I work for a dealer, not Audi. I know this is splitting hairs but I have heard that dealer employees actually get a better deal on cars than corporate employees. I do not know if this is true or not, just rumor and speculation.


----------



## cgpublic (Aug 8, 2014)

gtitx1 said:


> What is crazy about it? Its all relative.


Subjectively, people can spend their money as they see fit, with their own set of considerations/decision drivers. If you're spending between $700 and $800 to lease an S3, and you love the car, which you should because it's a great car, all power to you.

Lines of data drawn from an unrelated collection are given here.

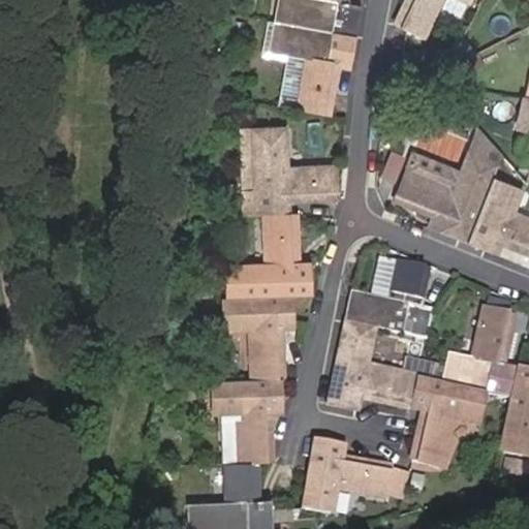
[(328,114),(335,71),(328,70),(330,62),(351,66),(362,6),(340,2),(340,0),(276,0),(268,52),(286,55),(277,104),(297,107),(328,114)]
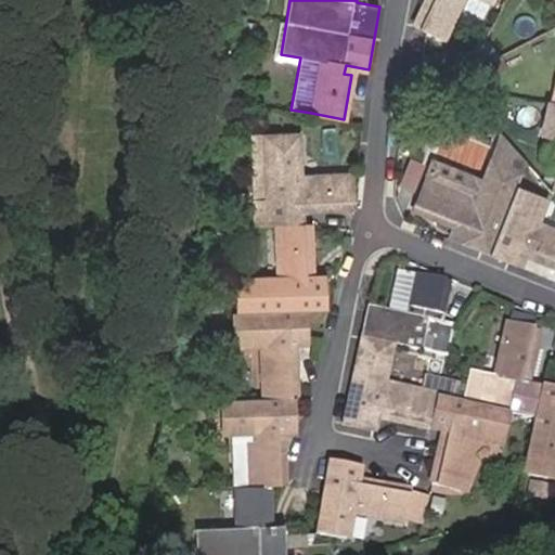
[(425,0),(414,25),(443,39),(462,0),(486,0),(490,2),(491,0),(425,0)]
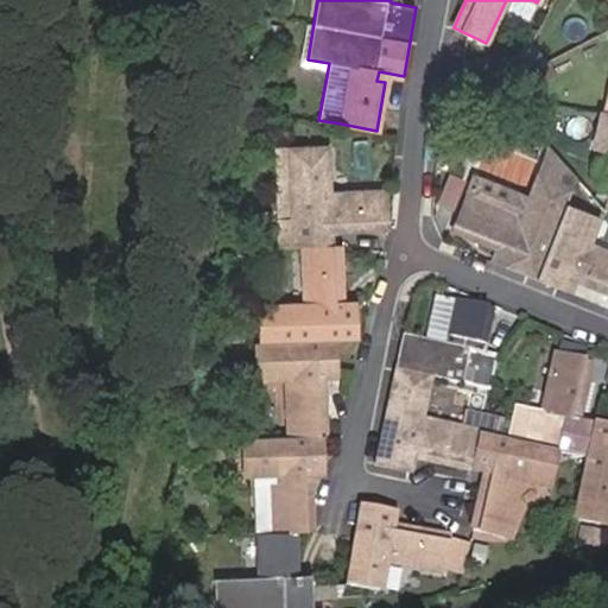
[(607,84),(595,146),(607,149),(607,84)]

My comment references two important considerations when leasing a luxury car: how much can you write off the lease for business, and how much 'car' you can secure for the total amount of the lease payments, with total cost of ownership in the mix, e.g., fuel, insurance and other misc. costs, like the ATT data plan for the MMI.

The S3 is an S3, It's an A3 with a better engine, better suspension, better parts, and all the doodads that car manufacturers love to bundle and charge you big bucks, etc. 

The sheet metal is the same, the door hinges are the same, etc. It's not an A8. It's an S3.

So why is the S3 so expensive to lease? Demand + cost of Audi money, i.e., crazy money.

Relative? Yes, if you are referencing the willingness of the lessee to spend the $700 and $800 per month for an S3, but it is also relative to the other cars that can be leased for the same amount.

Take a drive to an Audi, BMW, Mercedes or Lexus dealer and find out what you can get for $700 and $800 per month with no money down. Like I said, crazy money.


----------